WORK TO COMPLETE:
**A)** Answer each question from the passage on James Castle, one answer per line, marked (i), (ii) and (iii):
(i) What ability is commonly assigned to an artist who is declared an "outsider"?
(ii) Which gallery's exhibition text does the passage quote?
(iii) According to the quoted exhibition text, Castle's paper works are reminiscent of collages of what?
**B)** Quote everything in the passage on James Castle from "A common thread" down to "James Castle, right?".

[Opening EXCERPT PROVIDED section]

A common thread in declaring an artist an “outsider” is to assign him or her the uncanny ability to reference avant-garde trends without being aware of them. The exhibition text of the Galerie Karsten Greve is no exception: “The perfection of the drawings, Castle’s material aesthetics, and the numerous references to the avant-garde of the 20th century are all fascinating. Although he had never any personal contact with it at all, Castle’s paper works are reminiscent of collages of European art before 1945, and even more of pop art’s view of the everyday aesthetics and the commercial art of the post-war period in the US.” Wow. It seems like somebody was lucky to “discover” James Castle, right?

[Closing EXCERPT PROVIDED section]
[Opening INPUT DATA section]

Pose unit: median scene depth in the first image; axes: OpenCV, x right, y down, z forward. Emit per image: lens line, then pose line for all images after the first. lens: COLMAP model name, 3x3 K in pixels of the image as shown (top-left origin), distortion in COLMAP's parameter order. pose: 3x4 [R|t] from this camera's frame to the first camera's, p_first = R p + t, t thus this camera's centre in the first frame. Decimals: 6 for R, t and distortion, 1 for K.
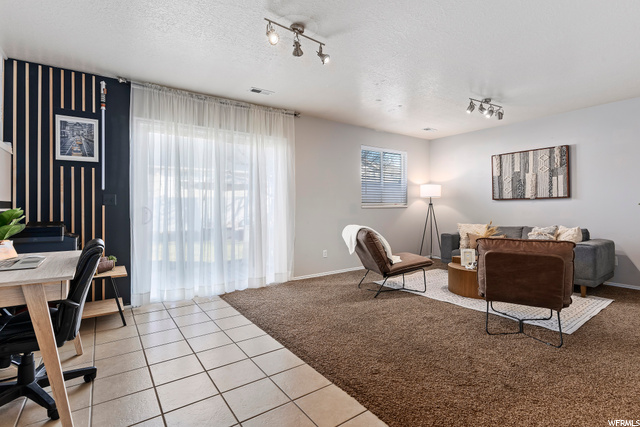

[Closing INPUT DATA section]
[Opening INPUT DATA section]

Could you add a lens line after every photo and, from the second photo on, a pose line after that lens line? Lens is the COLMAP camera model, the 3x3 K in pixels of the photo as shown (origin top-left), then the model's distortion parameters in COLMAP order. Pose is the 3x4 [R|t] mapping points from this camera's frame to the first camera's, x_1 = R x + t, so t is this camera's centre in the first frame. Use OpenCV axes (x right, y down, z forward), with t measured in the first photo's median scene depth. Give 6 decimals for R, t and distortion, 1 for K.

[Closing INPUT DATA section]

ANSWERS:
**A)**
(i) The uncanny ability to reference avant-garde trends without being aware of them.
(ii) The Galerie Karsten Greve.
(iii) European art before 1945.

**B)**
A common thread in declaring an artist an “outsider” is to assign him or her the uncanny ability to reference avant-garde trends without being aware of them. The exhibition text of the Galerie Karsten Greve is no exception: “The perfection of the drawings, Castle’s material aesthetics, and the numerous references to the avant-garde of the 20th century are all fascinating. Although he had never any personal contact with it at all, Castle’s paper works are reminiscent of collages of European art before 1945, and even more of pop art’s view of the everyday aesthetics and the commercial art of the post-war period in the US.” Wow. It seems like somebody was lucky to “discover” James Castle, right?